Five countries have secured terms as non-permanent members of the United Nations Security Council.
The council can authorise sanctions and the use of force in conflicts
Libya, Vietnam, Burkina Faso were elected to the UN's top body unopposed, in a UN general assembly secret ballot.
Croatia and Costa Rica won seats after their respective rivals, Czech Republic and Dominican Republic, withdrew.
Nations compete keenly for council membership. The five permanent members - France, Britain, China, the US and Russia - can veto any candidate.
The 10 non-permanent seats on the 15-member council are allocated according to regional groupings.
Five members are replaced every year, with each serving a two-year term.
Libya and Burkina Faso were endorsed by the African group and faced no opposition.
Vietnam ran unopposed, with endorsement from the Asian grouping.
Croatia and Costa Rica failed to secure a two-thirds majority of votes in the first two rounds of voting. They won their posts after their rivals pulled out in the third round.
Belgium - until end of 2008
Indonesia - until end of 2008
Italy - until end of 2008
Panama - until end of 2008
South Africa - until end of 2008
Burkina Faso - until end of 2009
Libya - until end of 2009
Vietnam - until end of 2009
Costa Rica - until end of 2009
Croatia - until end of 2009
Libya's ambassador to the UN, Giadalla Ettalhi, hailed the result as a special moment for his country:
"I think for us it has a very important meaning, being elected to the Security Council by a very high score," Mr Ettalhi said.
"It means, I can say, we are back to the international community, that all the problems we have faced in the past are now behind us."
The aim is to achieve a regional balance, with five Asian or African members, two from Latin America, one eastern European and two members from western Europe or other regions.

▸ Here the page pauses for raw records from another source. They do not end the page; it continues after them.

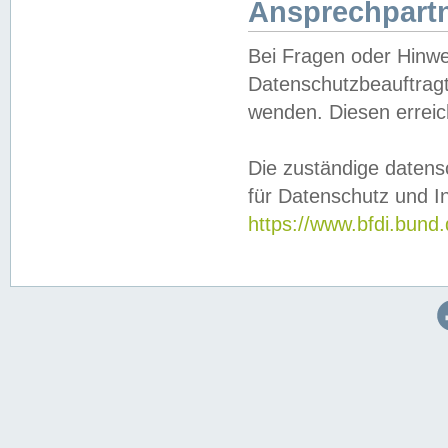
Ansprechpartn
Bei Fragen oder Hinwe
Datenschutzbeauftragt
wenden. Diesen erreic
Die zuständige datens
für Datenschutz und In
https://www.bfdi.bu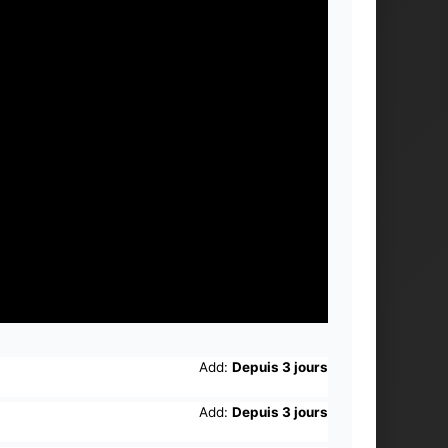
Add:
Depuis 3 jours
Add:
Depuis 3 jours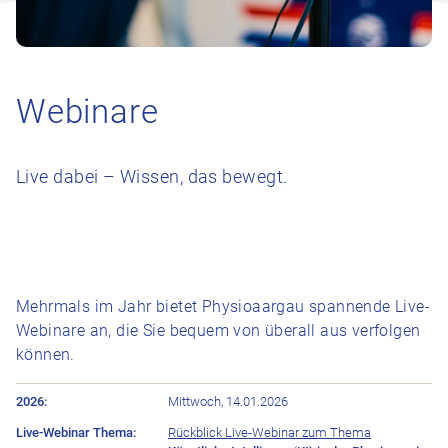
Webinare
Live dabei – Wissen, das bewegt.
Mehrmals im Jahr bietet Physioaargau spannende Live-
Webinare an, die Sie bequem von überall aus verfolgen
können.
Live-Webinar Thema
2026
Mittwoch, 14.01.2026
Rückblick Live-Webinar zum Thema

Last year's Latin America ballot lasted for more than three weeks, after an epic 47 rounds of voting failed to choose a winner between Venezuela and US-backed Guatemala. Panama was eventually selected as a compromise candidate.
Some countries announce their candidacy many years in advance and actively lobby for votes.
The council has the power to introduce sanctions regimes and authorise the use of force in conflicts.